Swales will be created to collect and use rainwater more efficiently and work has already taken place to improve the ground so as to retain more water.

The successful planning application follows a refusal by Cornwall Council last year for change of use of the land to create an art and healing centre – refused on the grounds of unsuitable access.

Objectors have pointed out that the 150 square metre hardstanding currently granted is the same size as in the previous scheme.

Along with 31 members of the public who commented on Cornwall Council’s website, all in objection, Calstock Parish Council voted unanimously to recommend the project be refused.

Council members cited grounds of unsuitable access, especially for emergency vehicles, the generation of more traffic on the lane, and road safety.

One local person said that the lane was 2.4m wide at its narrowest point and another said: “I strongly object on the grounds of the proposed access which is via an unadopted farm track. This track was only ever designed to cope with horse and cart, pedestrians and livestock.”
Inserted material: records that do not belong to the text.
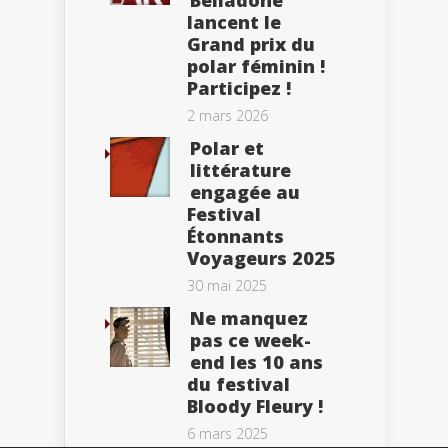
Belladone
lancent le
Grand prix du
polar féminin !
Participez !
2 mars 2026
Polar et
littérature
engagée au
Festival
Étonnants
Voyageurs 2025
30 mai 2025
Ne manquez
pas ce week-
end les 10 ans
du festival
Bloody Fleury !
6 mars 2025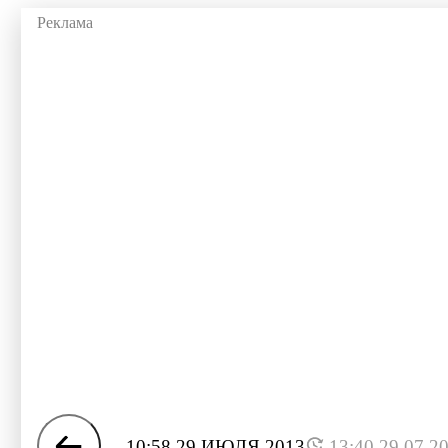
10:58 29 ИЮЛЯ 2013
13:40 29.07.2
In his report, planning officer George Shirley said: “Objections have focussed on the previously refused plans and suggest the art and healing centre remains the applicant's long-term aspiration. Nonetheless, this application does not seek consent for a change of use of the land and simply seeks consent for structures and operations which would help to achieve the management of the site as a smallholding. The provision of the pond, polytunnel and hard standing would all be considered reasonable and appropriate.

“This proposal would not result in any notable increases in traffic over and above what would be likely to arise from its existing use.

“It is well established that consent cannot be refused on hypothetical situations or the long-term intentions of the applicant - rather the application can and must only be considered on its current merits.”